# Carolina Mustard Sauce



## oldsmokerdude (Aug 22, 2018)

Just wanted to share a recipe for a mustard based sauce that I've perfected recently and have been getting pretty good reviews. For those of you in the south, mid west, and west, try it for something a little different. Tastes great on most any Que.
*Carolina Mustard Sauce
from the Oldsmokerdude
*
*INGREDIENTS*

1 cup yellow mustard
1/4 cup honey
1/4 cup light brown sugar
1/2 cup apple cider vinegar
1 tablespoon chipotle pepper in adobo, minced
1 tablespoon ketchup
2 teaspoons Worchestershire sauce
1 teaspoon garlic powder
ground black pepper to taste
*INSTRUCTIONS*

Mix all ingredients well.
For best results, refrigerate in an airtight container overnight to allow the flavors to develop.

▶ _SOURCE MATERIAL_

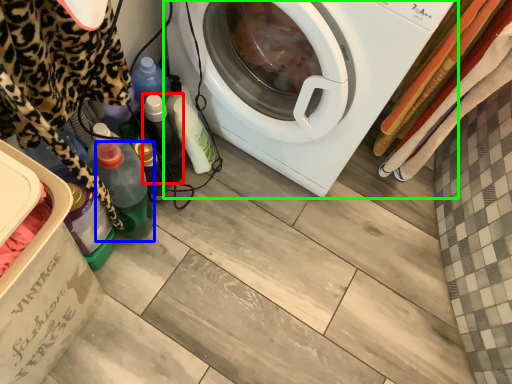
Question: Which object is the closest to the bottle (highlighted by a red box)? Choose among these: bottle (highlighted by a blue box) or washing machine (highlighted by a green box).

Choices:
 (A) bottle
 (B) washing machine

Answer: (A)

▶ _INSTRUCTIONS TO FOLLOW_
Write out the part of the mustard sauce recipe post starting with "1 cup yellow" and going on through "all ingredients well.", word for word.

▶ _RESPONSE_
1 cup yellow mustard
1/4 cup honey
1/4 cup light brown sugar
1/2 cup apple cider vinegar
1 tablespoon chipotle pepper in adobo, minced
1 tablespoon ketchup
2 teaspoons Worchestershire sauce
1 teaspoon garlic powder
ground black pepper to taste
*INSTRUCTIONS*

Mix all ingredients well.